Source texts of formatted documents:
=== Section Start ===
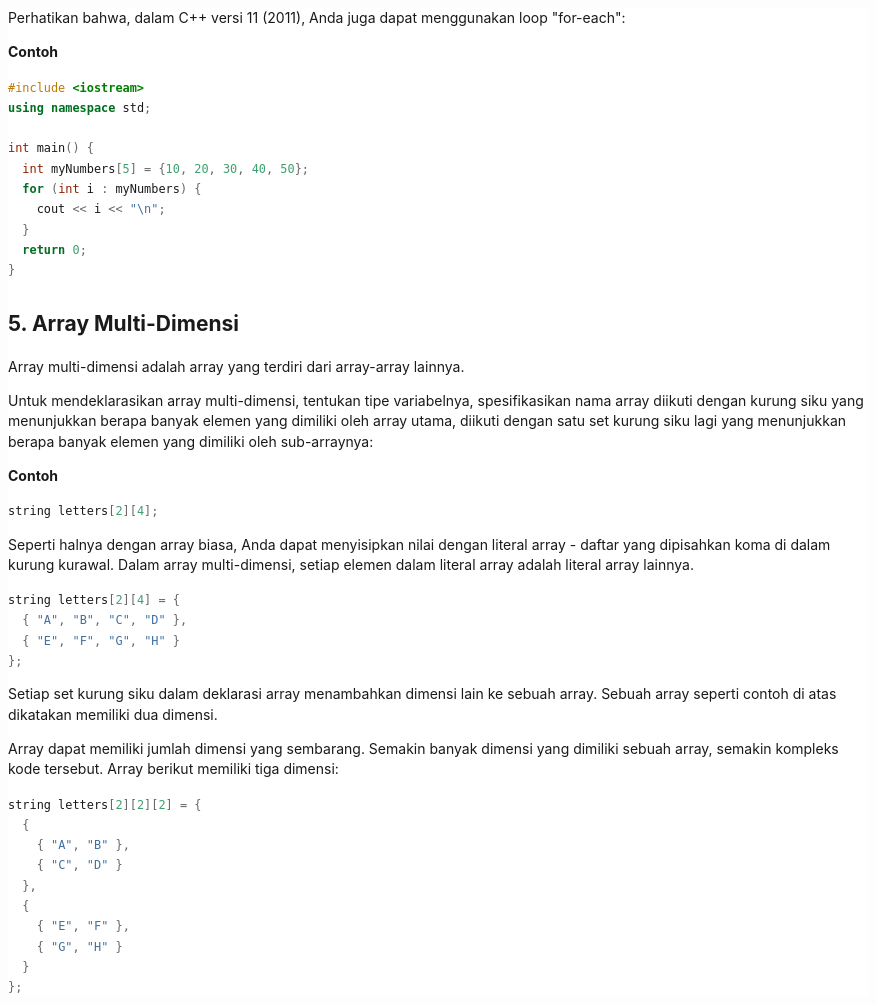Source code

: Perhatikan bahwa, dalam C++ versi 11 (2011), Anda juga dapat menggunakan loop "for-each":

**Contoh**
```cpp
#include <iostream>
using namespace std;

int main() {
  int myNumbers[5] = {10, 20, 30, 40, 50};
  for (int i : myNumbers) {
    cout << i << "\n";
  }
  return 0;
}
```
## 5. Array Multi-Dimensi

Array multi-dimensi adalah array yang terdiri dari array-array lainnya.

Untuk mendeklarasikan array multi-dimensi, tentukan tipe variabelnya, spesifikasikan nama array diikuti dengan kurung siku yang menunjukkan berapa banyak elemen yang dimiliki oleh array utama, diikuti dengan satu set kurung siku lagi yang menunjukkan berapa banyak elemen yang dimiliki oleh sub-arraynya:

**Contoh**
```cpp
string letters[2][4];
```

Seperti halnya dengan array biasa, Anda dapat menyisipkan nilai dengan literal array - daftar yang dipisahkan koma di dalam kurung kurawal. Dalam array multi-dimensi, setiap elemen dalam literal array adalah literal array lainnya.

```cpp
string letters[2][4] = {
  { "A", "B", "C", "D" },
  { "E", "F", "G", "H" }
};
```

Setiap set kurung siku dalam deklarasi array menambahkan dimensi lain ke sebuah array. Sebuah array seperti contoh di atas dikatakan memiliki dua dimensi.

Array dapat memiliki jumlah dimensi yang sembarang. Semakin banyak dimensi yang dimiliki sebuah array, semakin kompleks kode tersebut. Array berikut memiliki tiga dimensi:

```cpp
string letters[2][2][2] = {
  {
    { "A", "B" },
    { "C", "D" }
  },
  {
    { "E", "F" },
    { "G", "H" }
  }
};
```
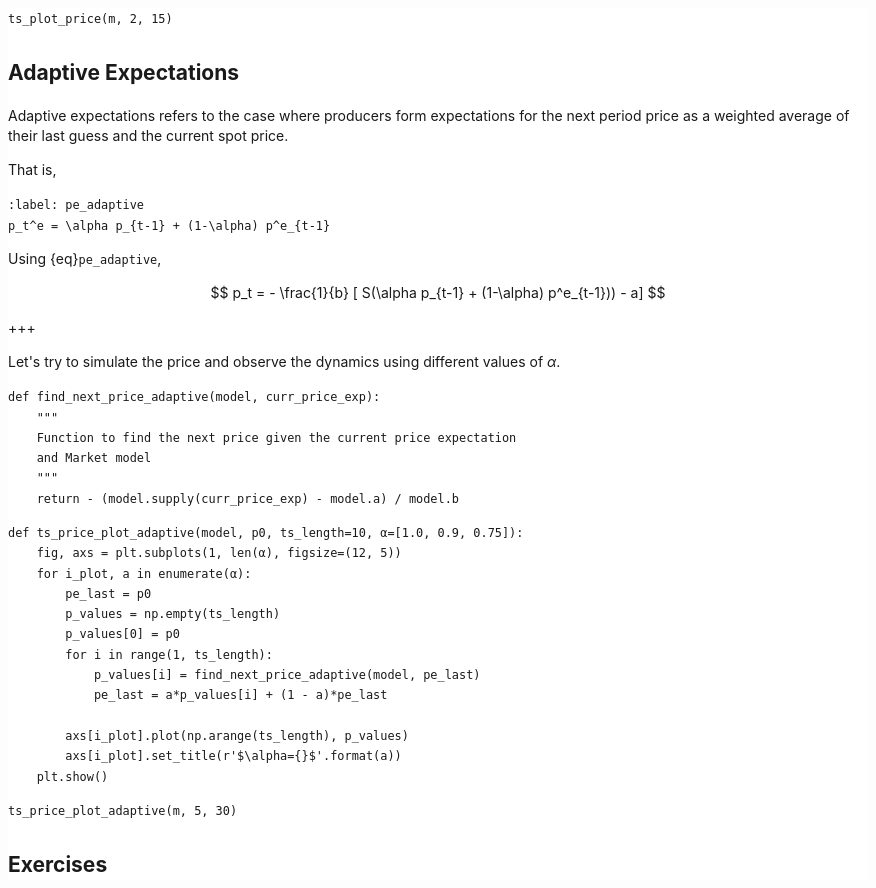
 ```{code-cell} ipython3
ts_plot_price(m, 2, 15)
```

## Adaptive Expectations

Adaptive expectations refers to the case where producers form expectations for the next period price as a weighted average of their last guess and the current spot price.

That is,

```{math}
:label: pe_adaptive
p_t^e = \alpha p_{t-1} + (1-\alpha) p^e_{t-1}
```

Using {eq}`pe_adaptive`,

$$
    p_t = - \frac{1}{b} [ S(\alpha p_{t-1} + (1-\alpha) p^e_{t-1})) - a]
$$

+++

Let's try to simulate the price and observe the dynamics using different values of $\alpha$.

```{code-cell} ipython3
def find_next_price_adaptive(model, curr_price_exp):
    """
    Function to find the next price given the current price expectation
    and Market model
    """
    return - (model.supply(curr_price_exp) - model.a) / model.b
```

```{code-cell} ipython3
def ts_price_plot_adaptive(model, p0, ts_length=10, α=[1.0, 0.9, 0.75]):
    fig, axs = plt.subplots(1, len(α), figsize=(12, 5))
    for i_plot, a in enumerate(α):
        pe_last = p0
        p_values = np.empty(ts_length)
        p_values[0] = p0
        for i in range(1, ts_length):
            p_values[i] = find_next_price_adaptive(model, pe_last)
            pe_last = a*p_values[i] + (1 - a)*pe_last

        axs[i_plot].plot(np.arange(ts_length), p_values)
        axs[i_plot].set_title(r'$\alpha={}$'.format(a))
    plt.show()
```

```{code-cell} ipython3
ts_price_plot_adaptive(m, 5, 30)
```

## Exercises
=== Section End ===
● **REQUIRED WORK**
Show each line in the data where the string "adalah" appears.

● **REPLY TO THE TASK**
Array multi-dimensi adalah array yang terdiri dari array-array lainnya.
Seperti halnya dengan array biasa, Anda dapat menyisipkan nilai dengan literal array - daftar yang dipisahkan koma di dalam kurung kurawal. Dalam array multi-dimensi, setiap elemen dalam literal array adalah literal array lainnya.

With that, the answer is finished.